Cet article est le septième et dernier d’une série sur l’histoire de l’affiche de théâtre en France. Elle retrace l'origine des affiches de théâtre et leurs spécificités, miroir de notre société évoluant du tout texte à l'image, en passant par la création typographique et les supports numériques.
Déjà parus :
Préambule : Histoire de l'affiche de théâtre en 6 actes
ACTE I - L’âge d’or de l’affiche de théâtre au XIXe siècle
ACTE II - Les Trente Glorieuses 50/70
ACTE III - L’héritage de l’école polonaise et les années 70/80
ACTE IV - Les affiches du théâtre de la Colline, de Batory à l’atelier ter Bekke & Behage
ACTE V - L’intrusion de l’art contemporain
Durant ces 15 dernières années, l’affiche de théâtre s’est nourrie de toutes ces grandes tendances. De tous ces questionnements. Influences polonaises, dominantes typographiques, références à l’art contemporain, au statut de peintre affichiste. Le théâtre est devenu un acteur à part entière au même titre que l’auteur, le metteur en scène ou le graphiste.

OBJECTIF VISÉ — Recopiez à l'identique le passage de l'article sur l'affiche de théâtre qui va de « Cet article est » à « les supports numériques. ».

JEU DE DONNÉES —
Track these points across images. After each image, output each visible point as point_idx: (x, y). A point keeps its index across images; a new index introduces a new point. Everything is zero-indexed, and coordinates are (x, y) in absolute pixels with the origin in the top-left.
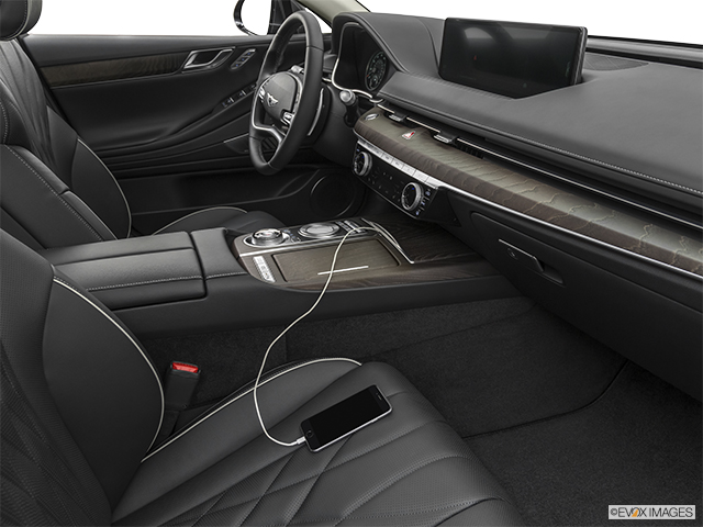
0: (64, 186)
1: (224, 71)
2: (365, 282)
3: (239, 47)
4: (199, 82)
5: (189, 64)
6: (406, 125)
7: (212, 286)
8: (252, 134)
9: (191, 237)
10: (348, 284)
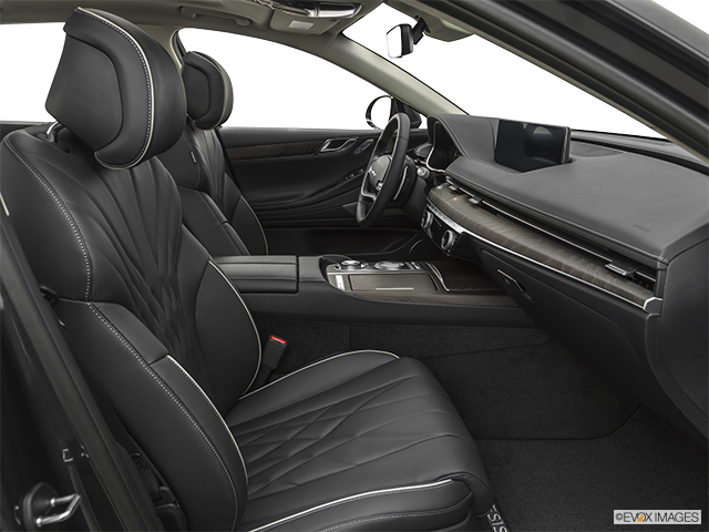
0: (225, 219)
1: (349, 154)
2: (409, 299)
3: (361, 137)
4: (330, 161)
5: (324, 148)
6: (458, 193)
7: (302, 287)
8: (360, 199)
9: (298, 261)
10: (397, 298)
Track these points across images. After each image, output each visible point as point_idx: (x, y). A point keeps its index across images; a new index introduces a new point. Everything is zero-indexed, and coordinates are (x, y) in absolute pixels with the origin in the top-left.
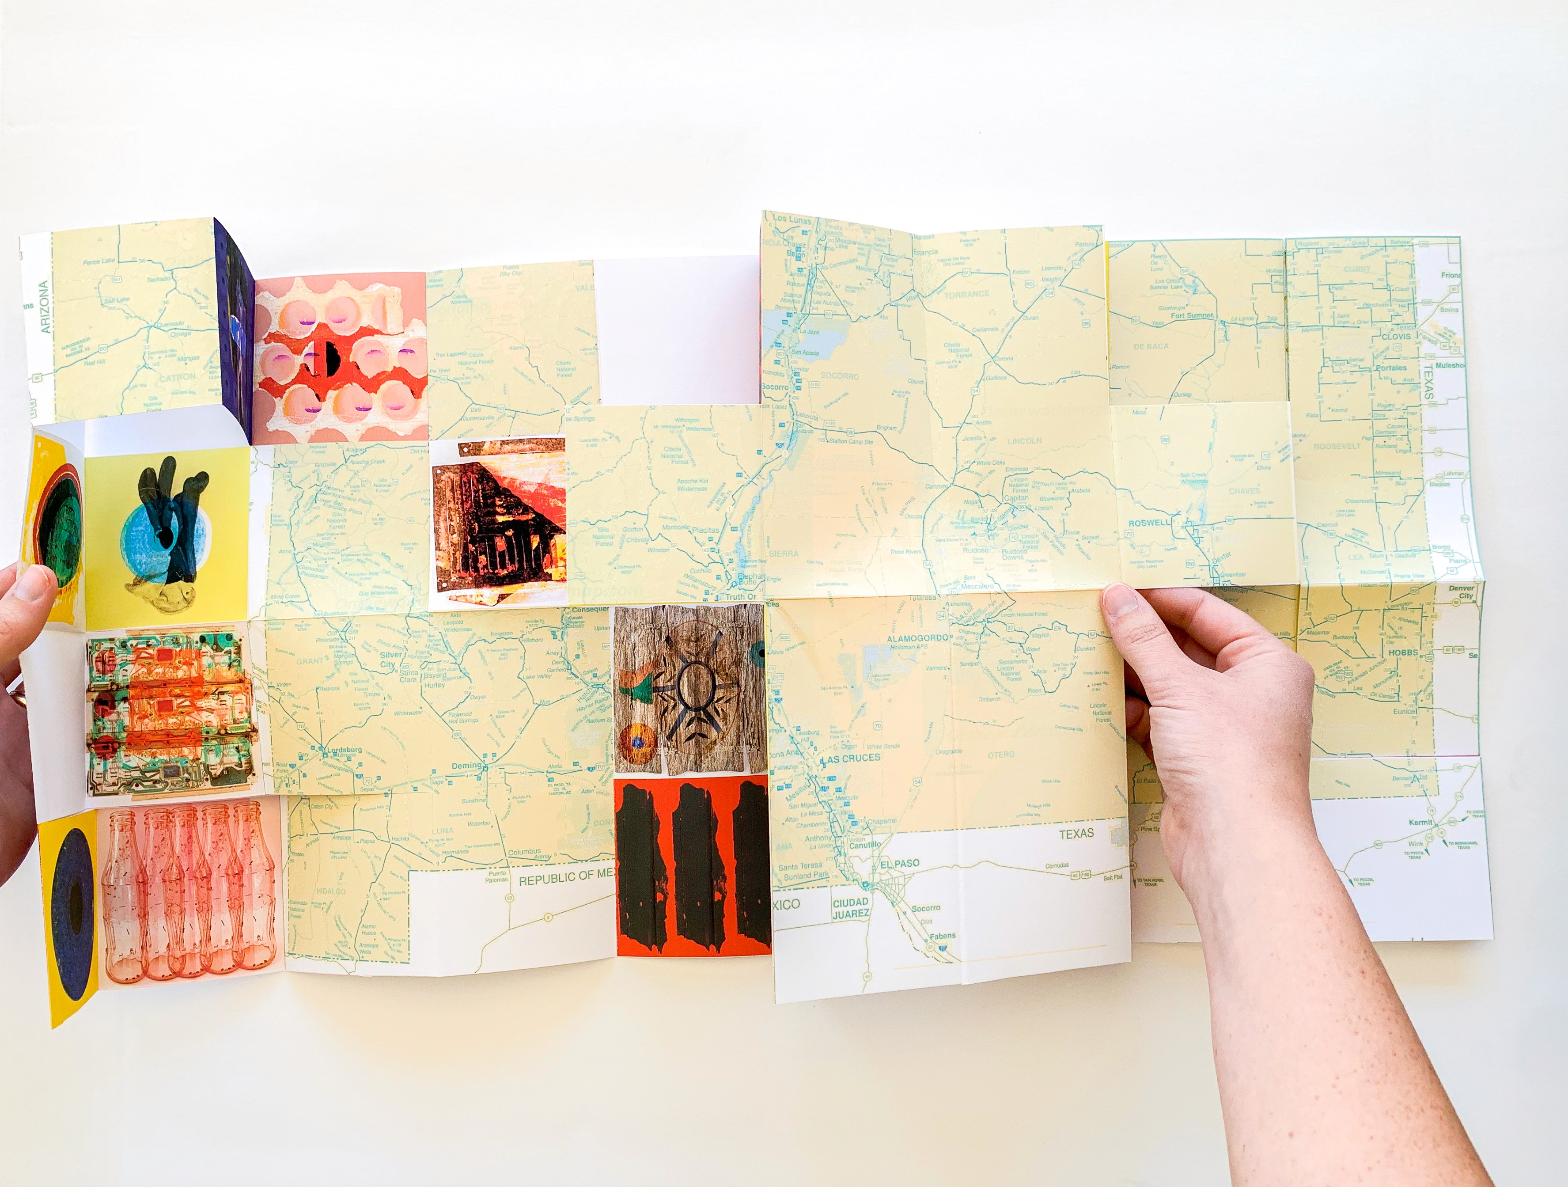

RÉPONSE —
Cet article est le septième et dernier d’une série sur l’histoire de l’affiche de théâtre en France. Elle retrace l'origine des affiches de théâtre et leurs spécificités, miroir de notre société évoluant du tout texte à l'image, en passant par la création typographique et les supports numériques.